Parents Trafficking Daughters Into Domestic Labor Clash with Human Rights Laws: Law School Study

Parents Trafficking Daughters Into Domestic Labor Clash with Human Rights Laws: Law School Study

 

Public Affairs, 212-854-2650
 
New York, May 18, 2010—The United Nations estimates more than six million girls and women are trafficked at any given time for forced labor or prostitution. Compounding that tragedy is the fact that it is often family members who actively exploit the children.
 
A report entitled Sent Away: The Trafficking of Young Girls and Women within the Family Unit, from the Columbia Law School Sexuality and Gender Law Clinic, highlights the gravity of the problem at the same time the European Court of Human Rights (ECHR) is taking up the issue.
 
“Trafficking by family members has been largely neglected by international tribunals, in large part because it is so difficult to detect,” said Jeannie Chung, ’10, a clinic student working on this report.
 
Sent Away addresses the involvement of parents and other family members in sending young girls and women into the domestic and sexual slavery labor markets where they are kept out of school and subjected to harsh, degrading conditions. As the report shows, as with other forms of human trafficking, international laws and treaties prohibit this form of trafficking.
 
In the ECHR case, Osman v Denmark, a 15-year-old Somali girl was trafficked from Denmark  by her father. For four years, she was left unschooled and forced to work without pay as a servant in a Kenyan refugee camp. She now seeks to remain with her mother and siblings in Denmark.
 
“When people think of trafficking in women and children, they often think of trafficking for the purpose of sex work,” said Jantira Supawong, ’10. “Most people aren’t aware of the pervasive problem of trafficking of young girls for forced and bonded labor.”
 
According to the U.S. State Department 2009 Trafficking in Persons Report, family members are often complicit in trafficking their daughters for the purpose of sex work or forced domestic labor, usually because the family needs money.
 
As was true for Osman, trafficking disproportionately affects young girls, as families more readily give up daughters to perform domestic work than their sons.

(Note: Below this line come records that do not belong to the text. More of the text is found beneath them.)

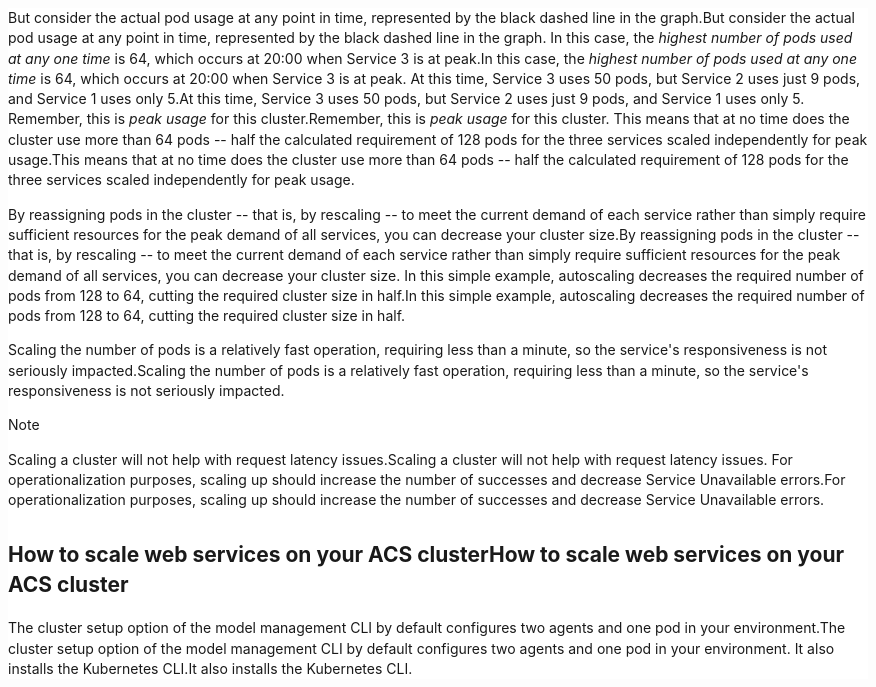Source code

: <span data-ttu-id="531e5-110">But consider the actual pod usage at any point in time, represented by the black dashed line in the graph.</span><span class="sxs-lookup"><span data-stu-id="531e5-110">But consider the actual pod usage at any point in time, represented by the black dashed line in the graph.</span></span> <span data-ttu-id="531e5-111">In this case, the *highest number of pods used at any one time* is 64, which occurs at 20:00 when Service 3 is at peak.</span><span class="sxs-lookup"><span data-stu-id="531e5-111">In this case, the *highest number of pods used at any one time* is 64, which occurs at 20:00 when Service 3 is at peak.</span></span> <span data-ttu-id="531e5-112">At this time, Service 3 uses 50 pods, but Service 2 uses just 9 pods, and Service 1 uses only 5.</span><span class="sxs-lookup"><span data-stu-id="531e5-112">At this time, Service 3 uses 50 pods, but Service 2 uses just 9 pods, and Service 1 uses only 5.</span></span> <span data-ttu-id="531e5-113">Remember, this is *peak usage* for this cluster.</span><span class="sxs-lookup"><span data-stu-id="531e5-113">Remember, this is *peak usage* for this cluster.</span></span> <span data-ttu-id="531e5-114">This means that at no time does the cluster use more than 64 pods -- half the calculated requirement of 128 pods for the three services scaled independently for peak usage.</span><span class="sxs-lookup"><span data-stu-id="531e5-114">This means that at no time does the cluster use more than 64 pods -- half the calculated requirement of 128 pods for the three services scaled independently for peak usage.</span></span>

<span data-ttu-id="531e5-115">By reassigning pods in the cluster -- that is, by rescaling -- to meet the current demand of each service rather than simply require sufficient resources for the peak demand of all services, you can decrease your cluster size.</span><span class="sxs-lookup"><span data-stu-id="531e5-115">By reassigning pods in the cluster -- that is, by rescaling -- to meet the current demand of each service rather than simply require sufficient resources for the peak demand of all services, you can decrease your cluster size.</span></span> <span data-ttu-id="531e5-116">In this simple example, autoscaling decreases the required number of pods from 128 to 64, cutting the required cluster size in half.</span><span class="sxs-lookup"><span data-stu-id="531e5-116">In this simple example, autoscaling decreases the required number of pods from 128 to 64, cutting the required cluster size in half.</span></span>

<span data-ttu-id="531e5-117">Scaling the number of pods is a relatively fast operation, requiring less than a minute, so the service's responsiveness is not seriously impacted.</span><span class="sxs-lookup"><span data-stu-id="531e5-117">Scaling the number of pods is a relatively fast operation, requiring less than a minute, so the service's responsiveness is not seriously impacted.</span></span>

> [!NOTE]
> <span data-ttu-id="531e5-118">Scaling a cluster will not help with request latency issues.</span><span class="sxs-lookup"><span data-stu-id="531e5-118">Scaling a cluster will not help with request latency issues.</span></span> <span data-ttu-id="531e5-119">For operationalization purposes, scaling up should increase the number of successes and decrease Service Unavailable errors.</span><span class="sxs-lookup"><span data-stu-id="531e5-119">For operationalization purposes, scaling up should increase the number of successes and decrease Service Unavailable errors.</span></span> 

## <a name="how-to-scale-web-services-on-your-acs-cluster"></a><span data-ttu-id="531e5-120">How to scale web services on your ACS cluster</span><span class="sxs-lookup"><span data-stu-id="531e5-120">How to scale web services on your ACS cluster</span></span>

<span data-ttu-id="531e5-121">The cluster setup option of the model management CLI by default configures two agents and one pod in your environment.</span><span class="sxs-lookup"><span data-stu-id="531e5-121">The cluster setup option of the model management CLI by default configures two agents and one pod in your environment.</span></span> <span data-ttu-id="531e5-122">It also installs the Kubernetes CLI.</span><span class="sxs-lookup"><span data-stu-id="531e5-122">It also installs the Kubernetes CLI.</span></span>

This trend stems largely from cultural expectations and stereotypes that girls do not deserve as high a level of education as boys, and that parents can treat their daughters as chattel.
 
While the London-based AIRE Centre, which represents Osman, and the Columbia Sexuality and Gender Law Clinic view her case as involving intrafamilial trafficking for the purposes of domestic servitude, the Danish Government has been unwilling to recognize it as such.
 
Instead, Denmark argues Osman willingly left the country per her father’s request to perform domestic work for her grandmother, and then went to the Kenyan refugee camp. As Sent Away emphasizes, however, “whether a child consents to being trafficked is irrelevant, as many treaties recognize that children are vulnerable and often submit to the will of their parents, no matter the circumstances,” said Professor Suzanne B. Goldberg, the Sexuality & Gender Law Clinic director.
 
“We are hopeful that this research can serve other child victims of intra-familial trafficking,” said Kinara Flagg, ’11, “and that our report contributes to Ms. Osman’s remaining in Denmark.”
 
Columbia Law School’s Sexuality and Gender Law Clinic addresses cutting edge issues in sexuality and gender law through litigation, legislation, public policy analysis and other forms of advocacy. Under the guidance of Professor Suzanne Goldberg, clinic students work on a wide range of projects, from constitutional litigation to legislative advocacy to immigration cases, to serve both individual and organizational clients in cases involving issues of sexuality and gender law.